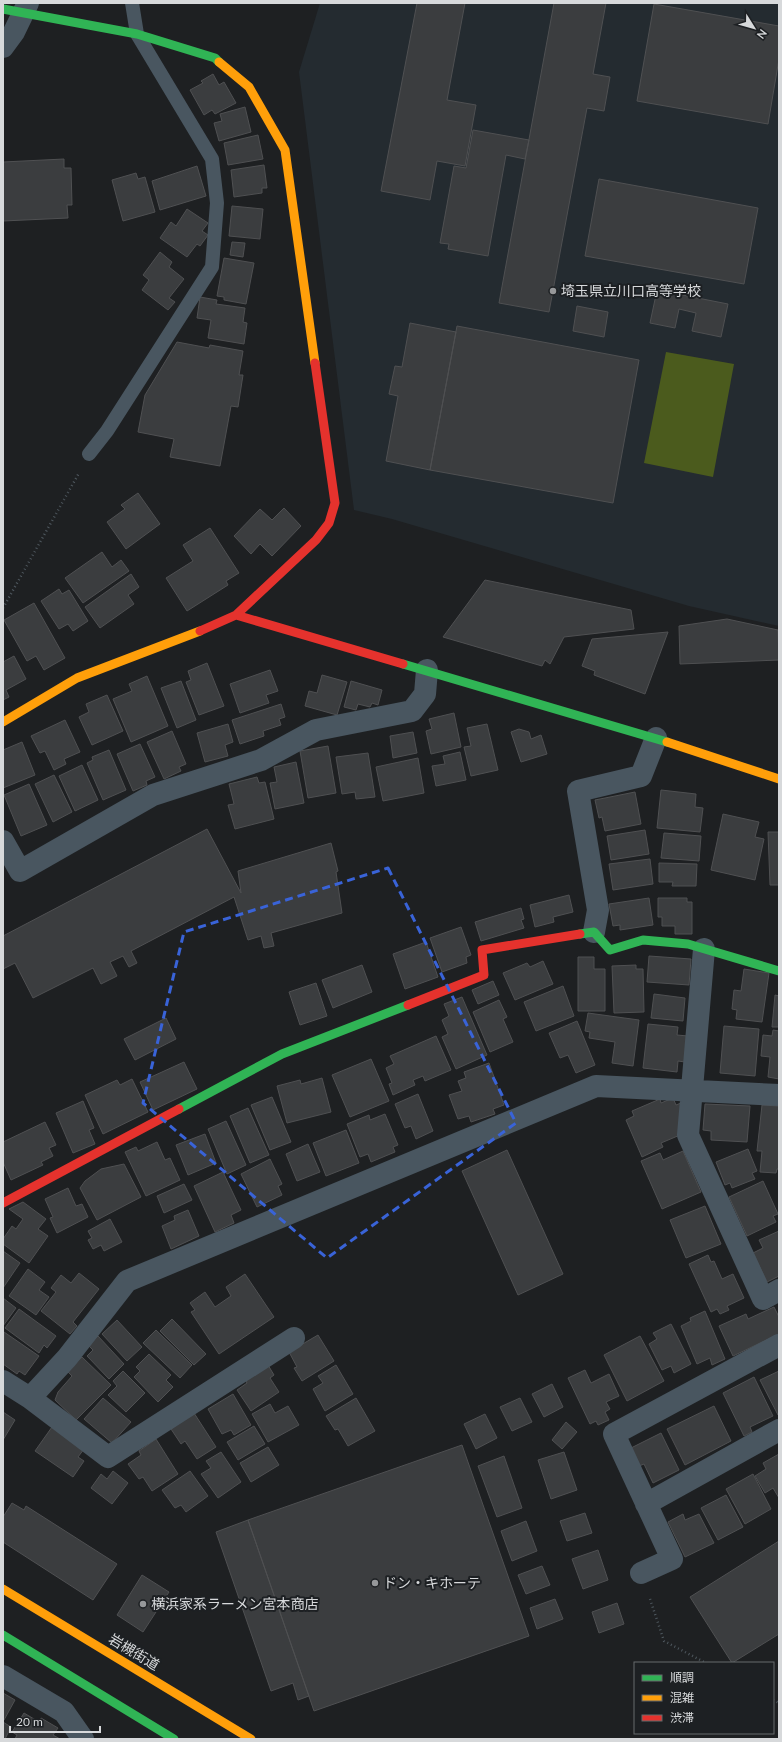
<svg xmlns="http://www.w3.org/2000/svg" width="782" height="1742" font-family="Lato,'Noto Sans JP',sans-serif">
	<style>
		.built { fill: #242b30 }
		.water { fill: #4b5b1d }
		.building { fill: #3b3d3f; stroke: #4f5052 }
		.lines { fill: none; stroke-linecap: round; stroke-linejoin: round }
		.path { stroke: #4e575e; stroke-width: 2.5; stroke-dasharray: 1 3; stroke-linecap: butt }
		.lane { stroke: #495660; stroke-width: 14 }
		.street { stroke: #495660; stroke-width: 22 }
		.fast { stroke: #30b455; stroke-width: 9 }
		.slow { stroke: #ff9f0a; stroke-width: 9 }
		.jam { stroke: #e5322d; stroke-width: 9 }
		.marked { fill: none; stroke: #3963d8; stroke-width: 3; stroke-dasharray: 8 5; stroke-linejoin: round }
		.poi-dot { fill: #96989a; stroke: #1d2023; stroke-width: 1.5 }
		.labels { text-anchor: middle; stroke-width: 4; stroke-linejoin: round; paint-order: stroke }
		.poi-label { font-size: 14px; fill: #d7d9db; stroke: #1d2023; text-anchor: start }
		.street-label { font-size: 14px; fill: #d7d9db; stroke: #1d2023 }
	</style>
	<rect width="100%" height="100%" fill="#1e2022"/>
	<path class="built" d="M320,3H779V626L689,606L392,519L354,510L299,72Z"/>
	<path class="water" d="M666,352L734,364L713,477L644,463Z"/>
	<path class="building" d="M417,3H465L447,100L476,105L465,166L437,161L430,200L381,191Z
		M554,3H606L593,74L610,77L604,111L587,108L549,312L499,303Z
		M654,4L779,26V59L768,124L637,101Z
		M213,74L219,85L224,82L236,103L215,114L212,110L204,115L190,90L203,83L201,81Z
		M245,107L251,132L219,141L214,123L222,121L220,114Z
		M473,130L529,140L525,159L506,155L488,256L448,249L449,244L440,243L454,166L466,168Z
		M258,135L263,159L228,165L224,143Z
		M64,159V168H71L72,205H67L68,218L3,221V162Z
		M264,165L267,188H262V193L234,197L231,170Z
		M197,166L206,196L160,210L152,181Z
		M136,173L138,179L145,177L155,212L123,221L112,180Z
		M599,179L758,208L744,284L585,256Z
		M232,206L263,209L260,239L229,236Z
		M187,209L208,223L202,231L208,235L200,246L197,244L187,257L160,238L171,222L176,226Z
		M232,242L245,243L243,257L230,255Z
		M160,252L172,262L169,267L184,279L169,298L175,302L168,310L142,290L149,280L143,275Z
		M224,258L254,263L246,304L224,300V297L217,296Z
		M657,290L728,304L721,337L692,331L696,313L679,309L675,328L650,323Z
		M200,297L217,300L216,304L245,308L243,322L247,323L244,344L208,338L211,320L197,318Z
		M577,306L608,312L604,337L573,331Z
		M410,323L456,332L430,470L386,461L398,396L389,394L395,366L402,367Z
		M457,326L639,360L613,503L430,470Z
		M177,342L209,348L210,345L243,351L239,375H243L238,407L231,406L220,466L170,457L174,439L138,432L145,395Z
		M138,493L160,524L126,549L107,522L125,509L121,505Z
		M284,508L301,526L272,556L260,544L251,554L234,536L260,509L272,520Z
		M210,528L239,573L226,581L228,585L187,611L166,578L193,561L183,545Z
		M102,552L112,567L121,560L129,571L83,603L65,578Z
		M131,574L139,587L128,595L134,604L100,628L85,607Z
		M485,580L631,610L634,629L564,637L550,664L545,660L542,666L443,637Z
		M59,589L62,594L69,590L88,621L73,631L68,624L59,629L41,601Z
		M34,603L65,658L44,670L36,656L27,661L4,620Z
		M727,619L778,630L779,660L680,664L679,626Z
		M668,632L645,694L594,675L595,671L582,666L592,639Z
		M14,656L26,679L6,690L9,697L3,700V662Z
		M207,663L224,706L199,715L186,682L191,680L188,671Z
		M270,670L278,691L266,695L269,703L240,713L230,684Z
		M322,675L347,682L337,715L305,706L309,691L317,693Z
		M147,676L168,726L131,742L113,699L132,691L129,684Z
		M181,681L196,720L177,728L161,688Z
		M351,681L382,690L378,705L372,703L370,707L358,704L356,710L344,707Z
		M107,695L123,731L92,745L79,717L89,712L86,704Z
		M281,704L285,717L279,719L281,725L263,731L264,736L240,744L232,720Z
		M454,713L461,747L431,754L426,731L432,729L429,719Z
		M65,720L80,752L64,759L66,764L54,770L45,751L40,753L31,736Z
		M228,724L233,742L225,745L228,756L205,762L197,733Z
		M487,724L498,770L471,776L464,747L471,746L467,728Z
		M519,729L529,732L531,739L541,735L547,754L521,762L511,732Z
		M172,731L186,764L179,767L181,771L164,779L147,742Z
		M413,732L417,753L393,758L390,736Z
		M22,742L35,775L3,788V750Z
		M140,744L155,777L146,781L147,785L133,791L117,754Z
		M328,746L336,793L308,798L300,751Z
		M109,750L126,790L103,800L87,763L93,760L92,757Z
		M460,752L466,780L436,786L432,766L445,764L443,756Z
		M368,753L375,797L356,799L355,792L342,794L336,757Z
		M418,758L424,793L383,801L376,767Z
		M296,762L304,803L275,809L270,783L277,782L274,767Z
		M82,765L98,800L75,811L59,776Z
		M54,775L72,812L53,822L35,784Z
		M257,777L259,783L265,782L274,819L235,829L228,805L234,804L229,784Z
		M29,784L47,825L21,836L4,795Z
		M661,790L696,794L695,807L703,808L700,832L657,828Z
		M635,792L641,824L605,831L602,817L599,818L595,800Z
		M723,814L759,822L755,837L764,839L755,880L711,870Z
		M207,829L241,893L238,871L331,843L338,871L336,872L342,913L271,933L274,946L264,948L261,936L248,940L234,897L131,951L137,963L129,967L123,956L110,962L117,976L101,984L93,968L33,998L15,963L3,969V936Z
		M645,830L649,854L611,860L607,836Z
		M768,832H779V885H770Z
		M664,833L701,836L699,861L661,858Z
		M650,859L653,884L613,890L609,864Z
		M659,863L697,864L696,886H672L673,882H659Z
		M569,895L573,912L553,917L554,922L535,927L530,905Z
		M649,898L653,925L620,930V925L613,926L609,904Z
		M658,898H687V902H692V934H675V926H662V917H658Z
		M521,908L524,919L521,920L524,928L481,941L475,922Z
		M461,927L471,955L466,957L467,963L442,972L430,938Z
		M426,942L438,977L405,989L393,954Z
		M649,956L691,959L689,985L647,982Z
		M578,957H594V969H605V1011H578Z
		M543,961L553,984L515,1000L503,973L527,963L530,967Z
		M362,965L372,992L333,1008L322,980Z
		M636,965V969H643L644,1012L614,1013L612,966Z
		M744,969L769,973L762,1022L736,1019L737,1010L732,1009L734,990L741,991Z
		M493,981L499,995L478,1004L472,990Z
		M316,983L327,1016L300,1025L289,992Z
		M563,986L574,1016L536,1031L524,1002Z
		M654,994L685,998L683,1021L651,1018Z
		M775,995L779,996V1027H772Z
		M462,997L487,1055L456,1069L442,1037L448,1034L442,1020L449,1016L444,1004Z
		M499,1000L507,1017L503,1019L513,1042L490,1052L473,1012Z
		M588,1013L639,1020L633,1066L612,1063L615,1042L589,1038L590,1032L585,1031Z
		M166,1018L176,1039L135,1060L124,1039Z
		M577,1021L595,1065L576,1073L568,1055L560,1058L549,1033Z
		M648,1024L678,1027L677,1035L688,1036L685,1062L678,1061L677,1072L643,1068Z
		M724,1026L759,1029L755,1076L720,1073Z
		M773,1030L779,1031V1079L768,1077L770,1057L761,1056L763,1035L772,1036Z
		M436,1036L451,1070L425,1081L423,1076L413,1080L415,1085L393,1095L389,1084L392,1083L386,1068L394,1064L390,1056Z
		M371,1059L389,1101L350,1117L332,1075Z
		M184,1062L197,1089L153,1110L140,1082Z
		M489,1063L504,1105L493,1109L495,1114L471,1122L469,1116L458,1119L449,1095L462,1091L458,1081L466,1078L464,1072Z
		M322,1078L331,1112L287,1123L277,1086L300,1080L301,1084Z
		M132,1079L148,1112L103,1134L85,1095L117,1080L120,1085Z
		M418,1094L433,1131L416,1139L411,1126L405,1128L395,1104Z
		M272,1097L291,1142L270,1150L251,1105Z
		M673,1098L676,1105L681,1103L680,1135L661,1143L663,1147L642,1157L626,1120L634,1116L632,1111L660,1099L661,1103Z
		M83,1101L94,1128L89,1130L95,1144L73,1153L56,1113Z
		M705,1104L750,1106L747,1142L711,1140V1131L703,1130Z
		M762,1105L779,1106V1169H777L776,1173L760,1172L762,1151H757Z
		M248,1108L269,1155L250,1163L230,1116Z
		M385,1114L398,1145L393,1147L395,1152L371,1162L368,1154L360,1157L347,1124L369,1115L370,1120Z
		M226,1121L246,1165L227,1174L208,1129Z
		M45,1122L56,1145L49,1148L53,1156L41,1162L43,1165L11,1180L3,1162V1142Z
		M346,1130L359,1163L326,1176L313,1143Z
		M205,1134L216,1163L188,1175L176,1145Z
		M157,1142L165,1160L170,1158L180,1180L146,1196L125,1152L136,1147L138,1151Z
		M308,1144L320,1172L297,1181L286,1154Z
		M748,1149L757,1171L752,1173L755,1179L732,1188L730,1183L725,1185L716,1162Z
		M507,1150L563,1274L518,1295L462,1171Z
		M683,1151L701,1192L662,1209L641,1161L660,1153L663,1160Z
		M270,1159L282,1184L278,1186L282,1195L257,1207L241,1174Z
		M124,1164L141,1197L97,1220L80,1188L85,1181L101,1169Z
		M223,1172L241,1210L231,1215L234,1223L215,1232L194,1186Z
		M763,1181L778,1214L773,1216L776,1222L747,1236L729,1197Z
		M184,1184L192,1200L164,1213L157,1196Z
		M68,1188L76,1206L82,1204L88,1217L57,1233L50,1218L53,1217L45,1199Z
		M23,1202L46,1219L38,1229L48,1236L29,1263L3,1244V1239L12,1226L16,1229L23,1219L9,1209Z
		M705,1206L721,1244L686,1258L670,1220Z
		M188,1210L199,1236L171,1249L162,1226L175,1220L174,1216Z
		M110,1219L122,1242L104,1251L101,1245L93,1249L88,1240L92,1238L88,1231Z
		M779,1231V1276L767,1282L753,1253L763,1248L759,1240Z
		M3,1251L20,1263L3,1288Z
		M708,1255L711,1262L714,1261L722,1279L733,1274L744,1298L727,1306L729,1310L720,1314L717,1309L711,1312L689,1264Z
		M28,1269L45,1282L39,1290L49,1297L36,1315L9,1296Z
		M79,1273L99,1289L73,1322L77,1326L70,1334L41,1311L56,1292L51,1288L61,1275L71,1283Z
		M245,1274L274,1317L219,1354L191,1312L195,1310L190,1303L205,1292L215,1307L231,1296L226,1287Z
		M3,1298L16,1308L3,1326Z
		M774,1307L779,1317V1334L733,1356L719,1326L746,1314L748,1319Z
		M19,1309L56,1336L47,1348L44,1345L39,1353L5,1328Z
		M705,1311L725,1359L712,1365L710,1358L697,1364L681,1326L691,1321L690,1318Z
		M172,1319L206,1354L194,1365L160,1331Z
		M117,1320L142,1347L127,1361L102,1334Z
		M671,1324L691,1364L674,1373L671,1366L662,1370L649,1344L657,1339L653,1333Z
		M156,1330L192,1365L180,1378L143,1343Z
		M4,1332L39,1356L25,1375L19,1371L17,1374L3,1364Z
		M318,1335L334,1361L302,1381L294,1368L297,1367L289,1352Z
		M98,1336L124,1364L109,1379L87,1356L93,1350L88,1345Z
		M640,1336L664,1381L627,1401L604,1355Z
		M149,1354L171,1375L166,1380L173,1387L158,1402L134,1377L140,1371L136,1367Z
		M82,1357L111,1385L76,1420L55,1400L58,1392L72,1376L67,1371Z
		M268,1365L274,1375L270,1378L279,1392L251,1411L237,1390L247,1383L245,1379Z
		M336,1365L353,1394L325,1411L313,1389L323,1383L318,1376Z
		M585,1370L591,1383L609,1374L619,1396L606,1402L610,1409L605,1412L609,1420L598,1425L596,1421L590,1424L568,1378Z
		M123,1371L145,1393L126,1412L108,1395L117,1386L113,1381Z
		M779,1371V1415H778L760,1380Z
		M754,1377L773,1416L750,1427L752,1432L744,1436L723,1393Z
		M552,1384L563,1407L544,1417L532,1394Z
		M233,1394L251,1425L234,1435L231,1430L222,1434L208,1409Z
		M103,1398L131,1422L112,1443L84,1419Z
		M356,1398L375,1431L348,1446L338,1429L335,1430L326,1416Z
		M520,1398L532,1422L512,1431L500,1407Z
		M270,1404L275,1413L288,1406L299,1425L268,1442L252,1414Z
		M714,1406L731,1441L685,1465L667,1429Z
		M3,1412L15,1420L3,1440Z
		M194,1413L216,1447L197,1459L185,1441L181,1444L171,1429Z
		M485,1414L497,1438L476,1449L464,1424Z
		M566,1422L577,1432L562,1449L552,1440Z
		M254,1426L265,1444L238,1460L227,1442Z
		M52,1427L84,1449L78,1457L84,1461L73,1477L35,1451Z
		M661,1433L679,1470L653,1483L644,1464L639,1466L631,1448Z
		M156,1439L178,1474L152,1491L143,1477L139,1479L128,1464L141,1455L139,1451Z
		M462,1445L529,1636L314,1711L248,1520Z
		M268,1447L279,1465L251,1482L240,1463Z
		M221,1452L241,1482L218,1498L201,1474L211,1468L206,1461Z
		M564,1452L577,1490L551,1499L538,1460Z
		M779,1454V1498L773,1488L765,1493L755,1476L766,1469L763,1463Z
		M504,1456L522,1508L497,1517L478,1466Z
		M113,1471L128,1483L112,1504L91,1488L101,1474L107,1479Z
		M190,1471L208,1496L186,1512L181,1505L175,1508L162,1490Z
		M753,1474L771,1509L745,1524L726,1489Z
		M726,1495L743,1527L718,1540L701,1508Z
		M12,1503L24,1510L26,1506L117,1564L93,1600L3,1542V1517Z
		M585,1513L592,1533L567,1541L560,1521Z
		M683,1514L685,1520L699,1514L714,1543L685,1557L668,1522Z
		M248,1520L309,1696L298,1700L293,1683L271,1691L216,1532Z
		M526,1521L537,1551L512,1561L501,1531Z
		M779,1541V1634L732,1663L690,1597Z
		M598,1550L608,1580L583,1589L572,1559Z
		M542,1566L550,1585L526,1594L518,1575Z
		M142,1575L169,1592L143,1632L117,1615Z
		M555,1599L563,1619L537,1629L530,1608Z
		M617,1603L624,1624L599,1633L592,1612Z
		M3,1693L15,1700L4,1720L3,1719Z
		M24,1713L39,1722L41,1718L58,1728L53,1735L60,1739H15L17,1735L12,1732Z
		M3,1722L11,1727L5,1739H3Z"/>
	<g class="lines">
		<path class="path" d="M3,608L79,473
			M650,1599L664,1641L706,1663
			M773,1700L779,1703"/>
		<path class="lane" d="M89,454L107,431L212,267L217,203L212,159L137,34L132,3"/>
		<path class="street" d="M3,47L14,32L28,3
			M3,841L20,871L153,795L261,760L316,730L412,711L425,694L427,670
			M594,932L598,910L578,791L641,776L656,738
			M704,949L688,1135L763,1299L779,1290
			M3,1381L30,1398L108,1457L294,1338
			M30,1398L67,1358L127,1281L596,1086L779,1095
			M646,1504L779,1430
			M641,1573L672,1559L614,1434L779,1345
			M3,1676L64,1712L83,1739"/>
		<path class="fast" d="M3,9L137,34L215,58L219,62
			M403,664L667,742
			M580,934L594,932L610,950L643,940L688,944L779,971
			M179,1109L282,1054L408,1005
			M3,1635L174,1739"/>
		<path class="slow" d="M219,62L249,87L285,150L315,363
			M3,722L77,678L200,631
			M667,742L779,779
			M3,1589L251,1739"/>
		<path class="jam" d="M236,615L316,540L329,523L335,503L315,363
			M200,631L236,615L403,664
			M408,1005L484,975L482,950L580,934
			M3,1203L179,1109"/>
	</g>
	<path class="marked" d="M388,868L516,1123L327,1258L143,1103L184,932Z"/>
	<g class="poi-dot">
		<circle cx="553" cy="291" r="4"/>
		<circle cx="375" cy="1583" r="4"/>
		<circle cx="143" cy="1604" r="4"/>
	</g>
	<g class="labels">
		<g class="poi-label">
			<text x="561" y="296">埼玉県立川口高等学校</text>
			<text x="383" y="1588">ドン・キホーテ</text>
			<text x="151" y="1609">横浜家系ラーメン宮本商店</text>
		</g>
		<g class="street-label">
			<text transform="translate(134 1652) rotate(31)" y="5">岩槻街道</text>
		</g>
	</g>
	<rect width="782" height="1742" fill="none" stroke="#d7d9db" stroke-width="8"/>
	<rect x="634" y="1662" width="140" height="72" fill="#1d2023" stroke="#676a6d"/>
	<rect x="642" y="1675" width="20" height="6" fill="#30b455" stroke="#676a6d"/>
	<text x="670" y="1682" font-size="12" fill="#d7d9db">順調</text>
	<rect x="642" y="1695" width="20" height="6" fill="#ff9f0a" stroke="#676a6d"/>
	<text x="670" y="1702" font-size="12" fill="#d7d9db">混雑</text>
	<rect x="642" y="1715" width="20" height="6" fill="#e5322d" stroke="#676a6d"/>
	<text x="670" y="1722" font-size="12" fill="#d7d9db">渋滞</text>
	<g transform="translate(754 28) rotate(127)" stroke="#1d2023" stroke-width="3" paint-order="stroke">
	<path d="M0-3L7 15L0 10L-7 15Z" fill="#d7d9db"/>
	<text y="-6" font-size="11" font-weight="bold" text-anchor="middle" fill="#d7d9db">N</text>
	</g>
	<path d="M10 1726v6h90v-6" fill="none" stroke="#d7d9db" stroke-width="2"/>
	<text x="16" y="1726" font-size="12" fill="#d7d9db" stroke="#1d2023" stroke-width="3" paint-order="stroke">20 m</text>
</svg>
-.-.-
[YOUR ASSIGNMENT] Wherever the word "lines" shows up in the material, copy the line it is on.

[EXERCISE RESPONSE]
		.lines { fill: none; stroke-linecap: round; stroke-linejoin: round }
	<g class="lines">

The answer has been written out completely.